4 Noise Scales

4.1 The problem with naïve score approximation

With a score function approximator, we have one small issue: in regions of low sample density, our estimate of the score function will be inaccurate, simply because we have few samples in those regimes. To get around this, we can:

perturb data points with noise and train score-based models on the noisy data points instead. When the noise magnitude is sufficiently large, it can populate low data density regions to improve the accuracy of estimated scores.

There is a huge tradeoff here, though: the larger the amount of perturbation, the greater the corruption of the input data. Let’s see that in action.

As always, we’ll start by generating some mixture Gaussian data.

Code

from jax import random, vmap
import jax.numpy as np 
import matplotlib.pyplot as plt
import numpy as onp 
import seaborn as sns 

def ecdf(data):
    x, y = np.sort(data), np.arange(1, len(data) + 1) / len(data)
    return x, y

key = random.PRNGKey(45)
k1, k2, k3 = random.split(key, 3)

locations = [-15, 0, 15]

mix1 = random.normal(k1, shape=(1000,)) * 1 + locations[0]
mix2 = random.normal(k2, shape=(500,)) * 1 + locations[1]
mix3 = random.normal(k2, shape=(500,)) * 1 + locations[2]

data = np.concatenate([mix1, mix2, mix3]).reshape(-1, 1)

fig, axes = plt.subplots(figsize=(8, 4), ncols=2, sharex=True)

plt.sca(axes[0])
plt.hist(onp.array(data), bins=100)
plt.xlabel("Support")
plt.title("Histogram")

plt.sca(axes[1])
plt.plot(*ecdf(data.flatten()))
plt.xlabel("Support")
plt.ylabel("Cumulative Fraction")
plt.title("ECDF")

sns.despine()

Figure 4.1: Histogram and ECDF of two-component mixture Gaussian data.

In this case, we have intentionally spaced out the Gaussians to create a region of extremely low density (in the approximate region \((-5, 4)\)). As we’ll see later, in this region, the gradients will be really hard to estimate, and the errors in this region may be pretty large.

Next up, we’re going to perturb that data. What we do here is add standard Gaussian draws to each data point over 5 noising steps. Progressively, the draws should converge on a very smooth Gaussian.

from functools import partial 
noise_scale = np.linspace(1, 8, 9)

def noise(data, scale, key):
    draw = random.normal(key, shape=data.shape) * scale 
    return data + draw 

keys = random.split(k3, len(noise_scale))

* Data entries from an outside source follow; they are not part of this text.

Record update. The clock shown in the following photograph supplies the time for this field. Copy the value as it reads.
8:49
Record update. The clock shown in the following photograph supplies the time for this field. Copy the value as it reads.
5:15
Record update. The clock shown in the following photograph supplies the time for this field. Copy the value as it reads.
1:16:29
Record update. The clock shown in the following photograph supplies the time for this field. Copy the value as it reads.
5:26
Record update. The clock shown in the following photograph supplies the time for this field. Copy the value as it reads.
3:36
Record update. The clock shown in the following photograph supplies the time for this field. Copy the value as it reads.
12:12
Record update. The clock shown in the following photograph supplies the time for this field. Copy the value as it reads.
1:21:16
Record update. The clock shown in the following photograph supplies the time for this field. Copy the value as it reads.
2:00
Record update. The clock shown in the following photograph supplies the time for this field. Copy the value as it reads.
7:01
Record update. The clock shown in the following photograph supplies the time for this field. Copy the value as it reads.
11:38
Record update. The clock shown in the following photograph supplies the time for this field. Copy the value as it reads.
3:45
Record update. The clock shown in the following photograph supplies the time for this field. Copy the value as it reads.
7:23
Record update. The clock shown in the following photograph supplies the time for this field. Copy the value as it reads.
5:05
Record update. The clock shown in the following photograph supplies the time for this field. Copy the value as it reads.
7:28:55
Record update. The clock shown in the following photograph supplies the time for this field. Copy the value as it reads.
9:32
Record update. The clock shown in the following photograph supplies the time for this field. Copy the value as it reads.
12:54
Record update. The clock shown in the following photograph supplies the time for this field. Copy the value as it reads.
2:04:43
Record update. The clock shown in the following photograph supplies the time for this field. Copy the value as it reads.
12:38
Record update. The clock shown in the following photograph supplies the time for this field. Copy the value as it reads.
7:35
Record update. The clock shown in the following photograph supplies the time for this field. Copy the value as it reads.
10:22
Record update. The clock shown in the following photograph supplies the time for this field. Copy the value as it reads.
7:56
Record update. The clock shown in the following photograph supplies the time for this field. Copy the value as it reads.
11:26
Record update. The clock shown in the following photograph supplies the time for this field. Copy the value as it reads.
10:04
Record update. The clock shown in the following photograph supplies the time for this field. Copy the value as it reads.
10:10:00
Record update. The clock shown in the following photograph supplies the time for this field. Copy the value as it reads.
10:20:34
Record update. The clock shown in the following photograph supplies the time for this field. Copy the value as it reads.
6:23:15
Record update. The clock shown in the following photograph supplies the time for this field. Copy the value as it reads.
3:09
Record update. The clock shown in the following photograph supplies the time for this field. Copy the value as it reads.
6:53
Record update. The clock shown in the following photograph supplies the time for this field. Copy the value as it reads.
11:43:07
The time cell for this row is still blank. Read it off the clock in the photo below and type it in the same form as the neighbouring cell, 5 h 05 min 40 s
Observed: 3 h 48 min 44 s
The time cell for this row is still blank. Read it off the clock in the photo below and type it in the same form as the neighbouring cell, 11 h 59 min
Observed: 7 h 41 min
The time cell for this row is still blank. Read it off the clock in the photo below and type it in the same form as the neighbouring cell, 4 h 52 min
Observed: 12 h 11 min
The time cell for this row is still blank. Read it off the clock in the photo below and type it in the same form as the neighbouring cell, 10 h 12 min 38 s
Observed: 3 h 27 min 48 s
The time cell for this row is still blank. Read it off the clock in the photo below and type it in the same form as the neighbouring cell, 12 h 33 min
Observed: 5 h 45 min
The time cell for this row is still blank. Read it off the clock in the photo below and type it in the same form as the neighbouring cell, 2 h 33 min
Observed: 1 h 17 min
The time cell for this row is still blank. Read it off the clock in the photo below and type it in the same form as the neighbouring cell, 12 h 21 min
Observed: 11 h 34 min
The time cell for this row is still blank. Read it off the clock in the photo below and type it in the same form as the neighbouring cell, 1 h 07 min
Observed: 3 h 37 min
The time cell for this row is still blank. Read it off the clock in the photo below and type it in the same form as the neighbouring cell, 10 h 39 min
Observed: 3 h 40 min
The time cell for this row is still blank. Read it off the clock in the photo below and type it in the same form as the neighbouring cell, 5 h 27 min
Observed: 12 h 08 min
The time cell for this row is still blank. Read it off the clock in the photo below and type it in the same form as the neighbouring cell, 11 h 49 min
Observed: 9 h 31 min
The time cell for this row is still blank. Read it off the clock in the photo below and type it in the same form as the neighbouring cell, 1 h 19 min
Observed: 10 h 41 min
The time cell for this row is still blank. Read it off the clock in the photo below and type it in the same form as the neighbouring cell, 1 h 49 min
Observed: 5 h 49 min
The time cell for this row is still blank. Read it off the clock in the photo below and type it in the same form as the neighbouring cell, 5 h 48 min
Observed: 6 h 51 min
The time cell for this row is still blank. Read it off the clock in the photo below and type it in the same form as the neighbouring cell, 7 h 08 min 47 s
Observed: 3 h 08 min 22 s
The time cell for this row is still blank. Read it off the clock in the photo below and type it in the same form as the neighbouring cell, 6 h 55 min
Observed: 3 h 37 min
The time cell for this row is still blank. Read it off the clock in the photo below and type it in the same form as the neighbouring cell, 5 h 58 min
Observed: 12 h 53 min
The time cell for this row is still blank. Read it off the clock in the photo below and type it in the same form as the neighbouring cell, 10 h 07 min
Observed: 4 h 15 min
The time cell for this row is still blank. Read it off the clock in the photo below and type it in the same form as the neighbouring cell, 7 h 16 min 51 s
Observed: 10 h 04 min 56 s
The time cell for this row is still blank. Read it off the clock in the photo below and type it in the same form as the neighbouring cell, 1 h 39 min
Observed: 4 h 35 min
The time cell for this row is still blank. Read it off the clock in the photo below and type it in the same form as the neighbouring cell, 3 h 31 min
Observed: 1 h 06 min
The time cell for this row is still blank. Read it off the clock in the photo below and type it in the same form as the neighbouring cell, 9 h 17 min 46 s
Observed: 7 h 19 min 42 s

data_perturbed = vmap(partial(noise, data))(noise_scale, keys)
data_perturbed.shape  # (num_noise_scales, num_samples, data_dim)

(9, 2000, 1)

Code

fig, axes = plt.subplot_mosaic("""
ABC
DEF
GHI
JJJ
""",
    figsize=(8, 10.5), sharex=True)

ax_keys = "ABCDEFGHI"
for i, (row, scale, ax_key) in enumerate(zip(data_perturbed, noise_scale, ax_keys)):
    plt.sca(axes[ax_key])
    plt.hist(onp.array(row.flatten()), bins=100)
    plt.title(f"$\sigma$={scale}")
    plt.xlabel("Support")
    for loc in locations: 
        plt.axvline(loc, color="black", ls="--")

plt.sca(axes["J"])
for row, scale in zip(data_perturbed, noise_scale):
    plt.plot(*ecdf(row.flatten()), label=f"$\sigma$={scale}")
    for loc in locations: 
        plt.axvline(loc, color="black", ls="--")

plt.legend()
plt.xlabel("Support")
plt.ylabel("Cumulative Fraction")
plt.title("ECDF")

sns.despine()
plt.tight_layout()

Figure 4.2: Distribution of samples with and without perturbation. (Top three rows) Histograms of the data. (Bottom) Empirical cumulative distribution function of samples with differing levels of perturbation.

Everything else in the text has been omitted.